Reading text:
_ _ _ _

News of the disaster, for there were six ships involved altogether including an Aircraft Carrier, percolated through the local planter population who arrived with clothes and comforts. The sarong in which the good missionary had covered my almost complete nakedness – a sarong carrying the unfortunate label "Made in Japan" was reinforced by a very beautiful silk shirt only a few sizes too big for me (and labelled "Made in Italy"), and a pair of large brown shoes with no laces and a vacant stare about the toecaps. An ambulance train was ordered and from Batticolea we steamed across country to Colombo. Arriving at about 2.0am, a fellow Corvette officer and myself were hurried to St. Mary’s. Unfortunately the driver assumed, quite naturally, that the military hospital of that name was our destination, but being accused of being drunk and disorderly by a startled night sister on our arrival, it occurred to us that perhaps St.Mary's the Officer's mess was more the order of the day:.

However, hospital routine being what it is, we couldn't leave until we had been officially discharged by the MD next morning. Eventually, still in Sarong and shirt and brown shoes I made my report to the Naval Offices and was given £10 to kit myself up! And a fortnights leave in the hills as soon as the paper work, checking lists of survivors, claims for kit and so on had been completed. Incidentally, starting from scratch to clothe oneself from top to toe including vital accessories such as tooth brushes and razors is a most hopeless task - and £10 a pretty hopeless sum. My journey to Diatalawa was by an extraordinary and quite self-chosen route. I flew in a Swordfish piloted by a friend in the Naval Air Arm from Colombo racecourse Trincomaleo.

_ _ _ _

Provided material:
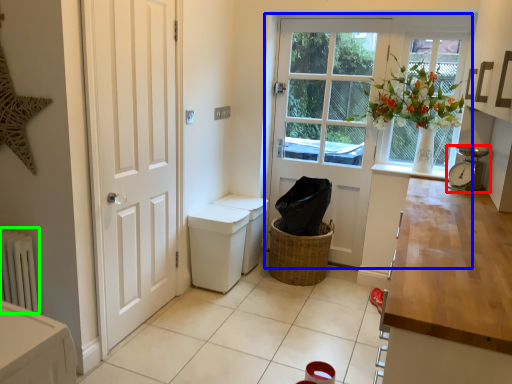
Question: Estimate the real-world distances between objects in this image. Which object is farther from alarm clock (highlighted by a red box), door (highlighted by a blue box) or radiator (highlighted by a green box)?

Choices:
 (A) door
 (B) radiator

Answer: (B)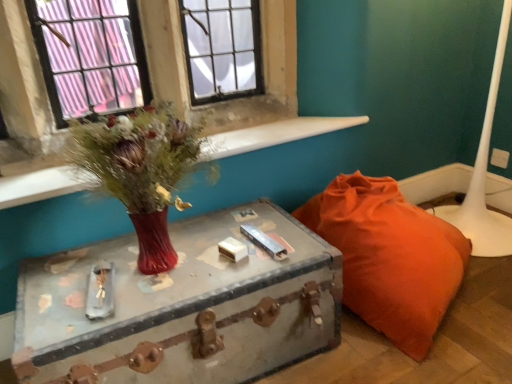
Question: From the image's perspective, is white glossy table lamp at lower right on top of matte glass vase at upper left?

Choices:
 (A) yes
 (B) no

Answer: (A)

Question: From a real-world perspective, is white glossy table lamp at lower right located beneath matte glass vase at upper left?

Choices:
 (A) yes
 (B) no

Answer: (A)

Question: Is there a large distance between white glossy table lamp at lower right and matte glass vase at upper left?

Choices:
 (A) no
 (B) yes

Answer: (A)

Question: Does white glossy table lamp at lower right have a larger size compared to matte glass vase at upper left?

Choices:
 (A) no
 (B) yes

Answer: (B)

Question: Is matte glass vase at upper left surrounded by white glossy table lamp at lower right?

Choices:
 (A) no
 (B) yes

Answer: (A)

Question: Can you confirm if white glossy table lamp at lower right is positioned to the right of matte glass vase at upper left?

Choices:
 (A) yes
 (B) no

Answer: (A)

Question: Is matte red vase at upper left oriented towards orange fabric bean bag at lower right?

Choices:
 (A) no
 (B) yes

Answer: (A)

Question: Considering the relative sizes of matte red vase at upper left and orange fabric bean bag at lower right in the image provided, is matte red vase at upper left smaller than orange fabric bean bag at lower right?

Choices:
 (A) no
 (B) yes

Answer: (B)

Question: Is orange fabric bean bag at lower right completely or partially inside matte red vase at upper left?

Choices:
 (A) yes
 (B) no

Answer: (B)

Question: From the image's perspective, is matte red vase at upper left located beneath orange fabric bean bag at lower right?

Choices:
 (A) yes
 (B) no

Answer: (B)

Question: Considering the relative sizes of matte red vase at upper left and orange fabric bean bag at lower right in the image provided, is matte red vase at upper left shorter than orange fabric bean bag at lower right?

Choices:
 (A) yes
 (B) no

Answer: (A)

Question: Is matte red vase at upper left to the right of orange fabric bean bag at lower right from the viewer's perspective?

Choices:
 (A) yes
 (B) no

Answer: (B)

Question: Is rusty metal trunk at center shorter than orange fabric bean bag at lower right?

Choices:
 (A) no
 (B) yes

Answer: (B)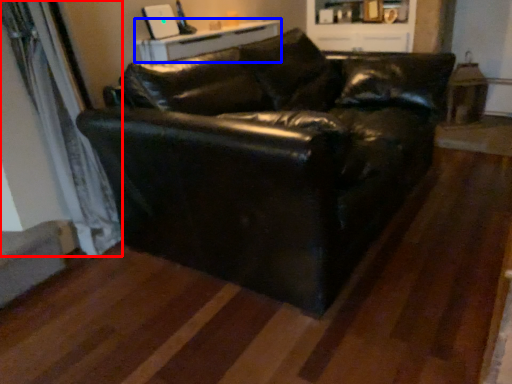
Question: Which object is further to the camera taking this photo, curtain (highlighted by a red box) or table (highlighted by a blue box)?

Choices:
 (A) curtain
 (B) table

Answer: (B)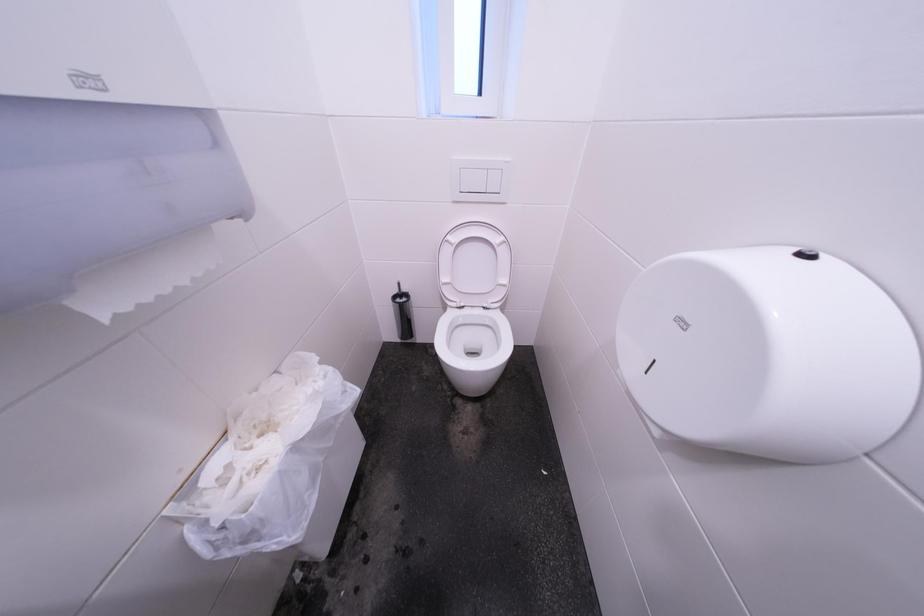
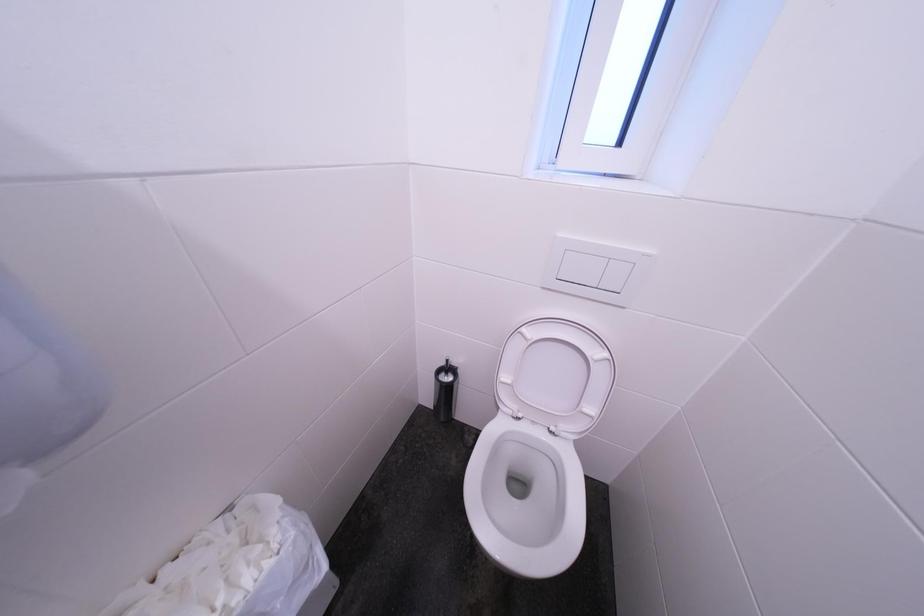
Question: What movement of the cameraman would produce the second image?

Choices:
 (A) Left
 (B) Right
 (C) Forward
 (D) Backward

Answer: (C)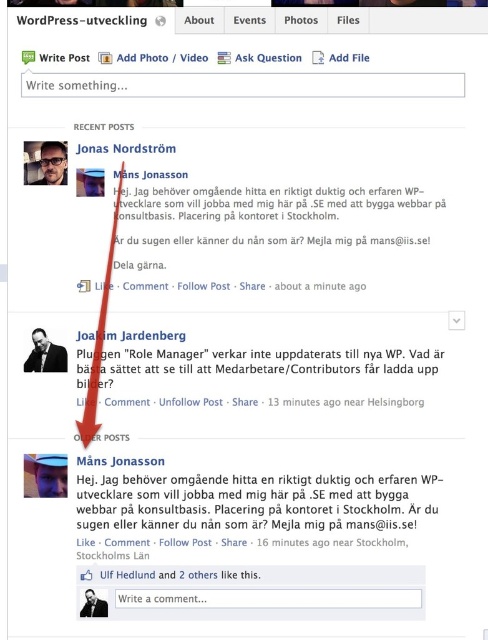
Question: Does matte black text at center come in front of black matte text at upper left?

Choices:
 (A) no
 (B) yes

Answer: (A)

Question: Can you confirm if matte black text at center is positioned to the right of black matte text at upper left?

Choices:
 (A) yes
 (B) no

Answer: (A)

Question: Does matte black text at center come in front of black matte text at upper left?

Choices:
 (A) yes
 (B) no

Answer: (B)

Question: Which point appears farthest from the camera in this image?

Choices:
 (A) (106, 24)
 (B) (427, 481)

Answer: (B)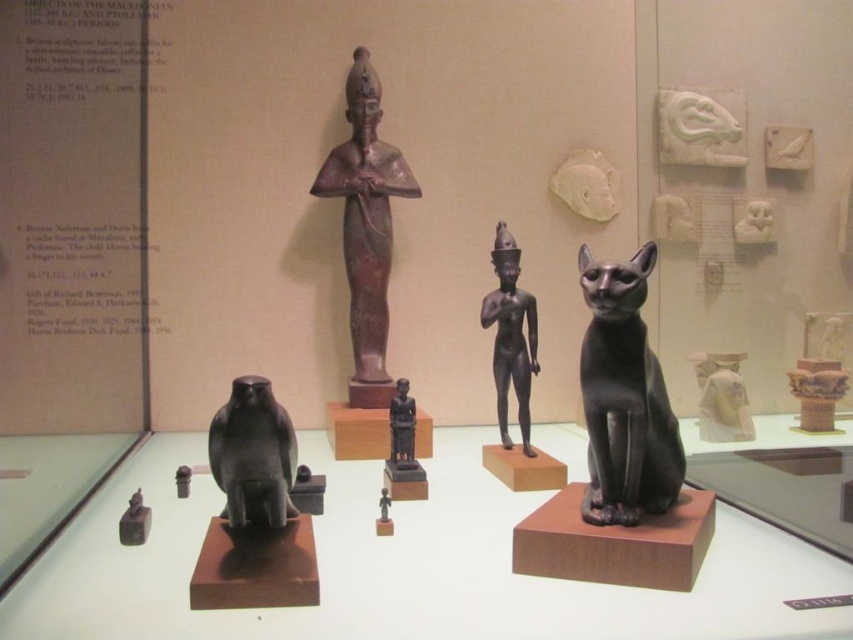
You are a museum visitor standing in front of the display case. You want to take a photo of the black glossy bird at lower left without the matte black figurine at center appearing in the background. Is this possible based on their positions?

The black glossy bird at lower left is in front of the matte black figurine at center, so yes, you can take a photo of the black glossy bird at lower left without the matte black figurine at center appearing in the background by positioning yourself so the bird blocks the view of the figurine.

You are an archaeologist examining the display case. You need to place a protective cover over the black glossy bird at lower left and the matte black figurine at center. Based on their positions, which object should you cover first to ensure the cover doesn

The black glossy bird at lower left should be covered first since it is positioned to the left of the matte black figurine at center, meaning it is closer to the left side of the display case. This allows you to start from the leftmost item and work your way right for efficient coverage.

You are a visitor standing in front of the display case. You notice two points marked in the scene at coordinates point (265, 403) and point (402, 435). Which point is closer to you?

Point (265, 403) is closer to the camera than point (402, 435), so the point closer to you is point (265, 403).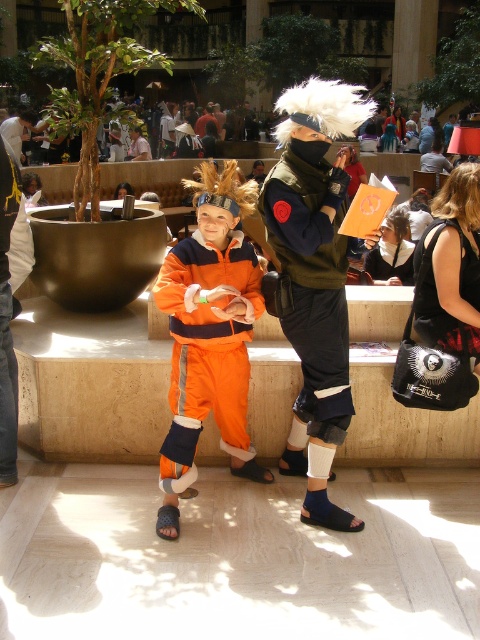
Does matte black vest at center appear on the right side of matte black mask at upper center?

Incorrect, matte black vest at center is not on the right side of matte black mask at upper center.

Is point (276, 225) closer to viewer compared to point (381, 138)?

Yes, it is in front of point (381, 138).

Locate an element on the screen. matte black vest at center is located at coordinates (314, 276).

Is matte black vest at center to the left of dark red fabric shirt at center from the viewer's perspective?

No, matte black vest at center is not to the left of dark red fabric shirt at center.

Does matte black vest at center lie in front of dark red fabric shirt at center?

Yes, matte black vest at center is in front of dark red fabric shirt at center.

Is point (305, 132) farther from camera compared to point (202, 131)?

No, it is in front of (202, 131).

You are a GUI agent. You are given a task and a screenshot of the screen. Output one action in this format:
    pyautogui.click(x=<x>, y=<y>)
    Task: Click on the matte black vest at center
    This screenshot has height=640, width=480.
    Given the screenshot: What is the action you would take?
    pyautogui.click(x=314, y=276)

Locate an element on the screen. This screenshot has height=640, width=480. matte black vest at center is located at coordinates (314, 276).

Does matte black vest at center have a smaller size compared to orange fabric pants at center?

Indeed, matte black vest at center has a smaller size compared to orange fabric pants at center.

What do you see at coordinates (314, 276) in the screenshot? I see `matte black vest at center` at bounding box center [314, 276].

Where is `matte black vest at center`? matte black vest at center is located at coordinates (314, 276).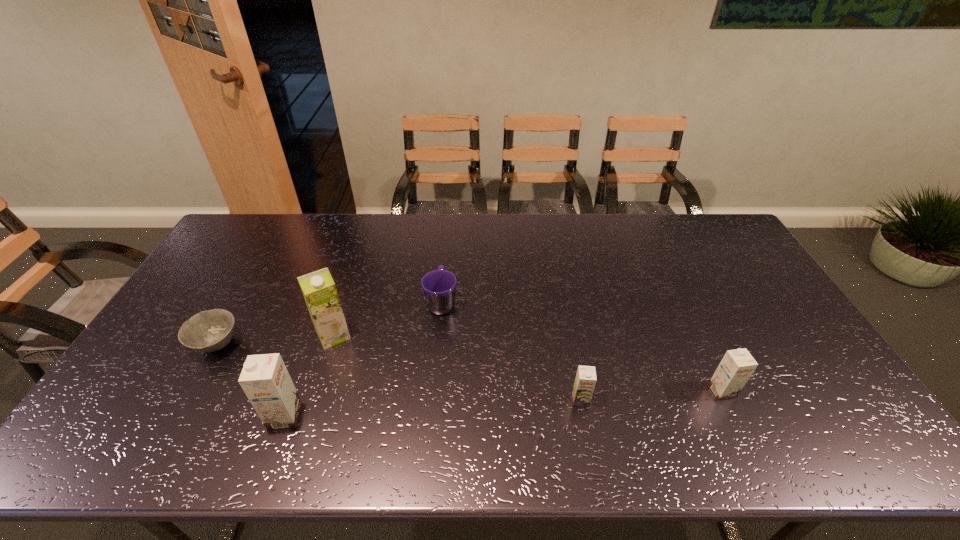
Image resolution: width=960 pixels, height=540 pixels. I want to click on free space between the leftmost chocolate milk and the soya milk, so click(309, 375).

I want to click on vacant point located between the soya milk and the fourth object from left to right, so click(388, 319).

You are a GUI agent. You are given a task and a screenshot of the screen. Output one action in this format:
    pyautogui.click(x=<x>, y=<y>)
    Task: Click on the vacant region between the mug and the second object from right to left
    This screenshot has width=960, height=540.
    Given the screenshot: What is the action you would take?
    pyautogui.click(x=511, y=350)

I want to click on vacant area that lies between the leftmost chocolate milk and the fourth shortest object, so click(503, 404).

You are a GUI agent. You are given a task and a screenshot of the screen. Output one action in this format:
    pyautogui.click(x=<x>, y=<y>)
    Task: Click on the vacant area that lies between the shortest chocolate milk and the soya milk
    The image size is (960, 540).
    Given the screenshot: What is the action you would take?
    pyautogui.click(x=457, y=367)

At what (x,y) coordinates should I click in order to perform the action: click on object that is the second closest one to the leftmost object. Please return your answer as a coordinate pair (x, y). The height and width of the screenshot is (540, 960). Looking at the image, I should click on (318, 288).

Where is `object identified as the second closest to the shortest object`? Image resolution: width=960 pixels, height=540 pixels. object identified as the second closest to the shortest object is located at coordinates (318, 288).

_ _ _ _

Work request 1: From the survivor's account, return the passage that begins at the words "However, hospital routine" and stops after the words "Colombo racecourse Trincomaleo.".
Work request 2:
Answer these questions from the survivor's account:
(a) How many ships were involved in the disaster altogether?
(b) What label did the sarong carry?
(c) How much money was the writer given at the Naval Offices for new kit?

Written reply 1:
However, hospital routine being what it is, we couldn't leave until we had been officially discharged by the MD next morning. Eventually, still in Sarong and shirt and brown shoes I made my report to the Naval Offices and was given £10 to kit myself up! And a fortnights leave in the hills as soon as the paper work, checking lists of survivors, claims for kit and so on had been completed. Incidentally, starting from scratch to clothe oneself from top to toe including vital accessories such as tooth brushes and razors is a most hopeless task - and £10 a pretty hopeless sum. My journey to Diatalawa was by an extraordinary and quite self-chosen route. I flew in a Swordfish piloted by a friend in the Naval Air Arm from Colombo racecourse Trincomaleo.

Written reply 2:
(a) Six, including an Aircraft Carrier.
(b) "Made in Japan."
(c) £10.